In June, my brother and I hiked El Camino de Santiago in Spain. We walked over 300 miles (over 400km) of the Camino Frances, the French way. Be sure to get a peek at my thoughts and read my reflection about my first experience walking the Way of Saint James. If you haven’t read it yet, be sure to check it out. You can also see some pictures walking the Way by checking out this post of my Camino photo diary.
I’m a huge proponent of keeping a written account! It’s such a personal and individualized keepsake. I think its purpose is twofold. While you are hiking, it acts as a gratitude journal by writing your daily reflection. The other purpose is a record of your time, thoughts, and feelings that you can read at a later date. Already, my memory from my time has really faded. Of course, I remember the big bright spots and some of the dark lows, but with my journal I recorded everything. Like seriously, everything. What we ate, who we meet, conversation topics, ideas, beliefs, just all the things that came to mind as I sat that night and scribbled away. What a valuable gift to give yourself, a perfect recollection of the past as you saw fit to write.
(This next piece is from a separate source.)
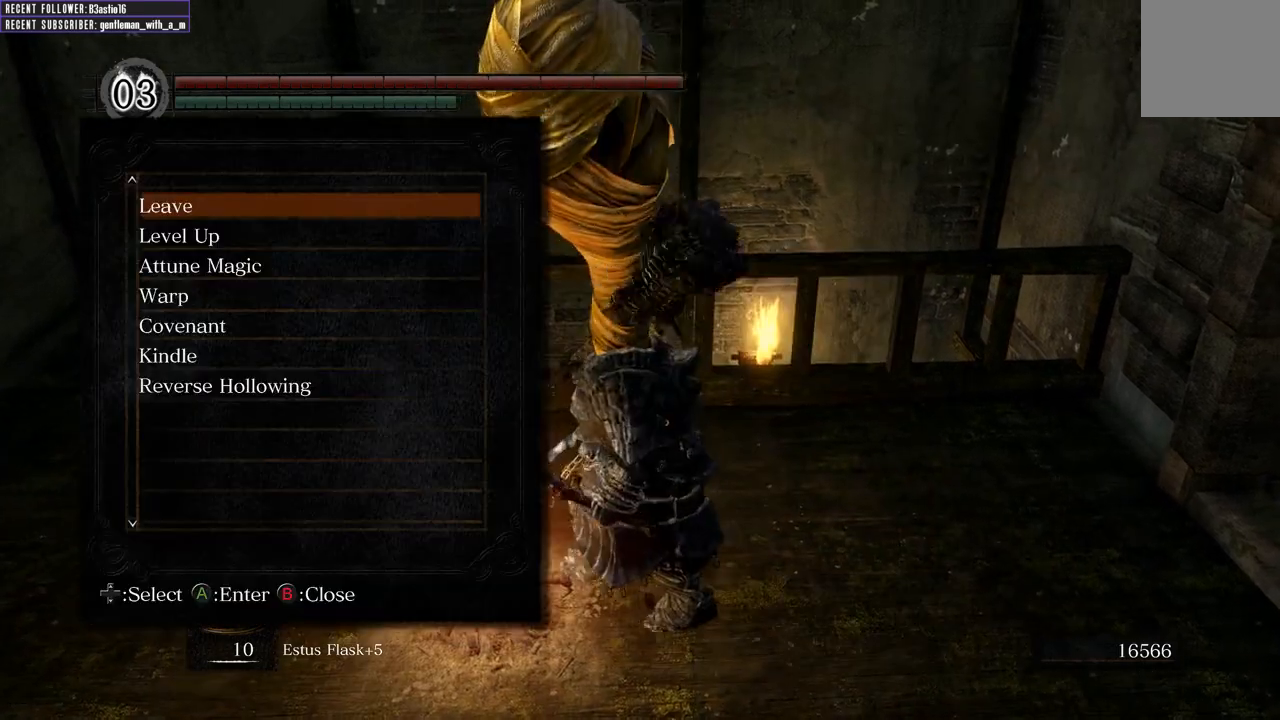
{"buttons": ["A"], "left_stick": "center", "right_stick": "center", "events": [[83, "A", "up"], [383, "A", "down"]]}
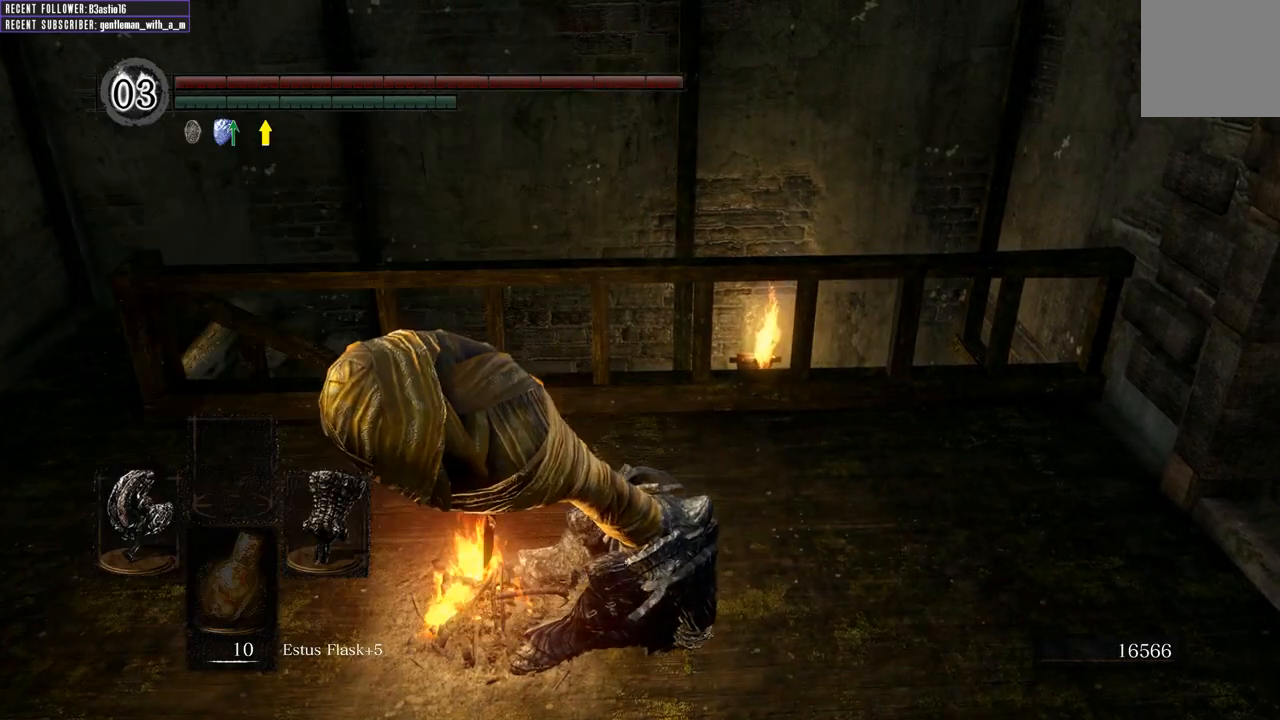
{"buttons": [], "left_stick": "center", "right_stick": "center", "events": [[33, "A", "up"]]}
Keep it light and take only what you need. This is what I had in my “pencil” bag:
- Black pen
- Blue pen
- Red pen
- Pencil with an eraser
- 2 rolls of washi tape
Along with my journal I had some other document type things. Again, only bring the essentials! For hiking El Camino I also had:
- Pilgrimage passport
- List of
alberguesand distances (obtained at piligrim’soffice)
- Guide book (this is the best one out there)
Tips for Journaling while Hiking
1) Get a journal! It’s important to get something rather small and light. The journal I used was a gift I received many years ago and hadn’t used yet. My boyfriend at the time purchased one with blank pages (not lines) so I could draw if I wanted.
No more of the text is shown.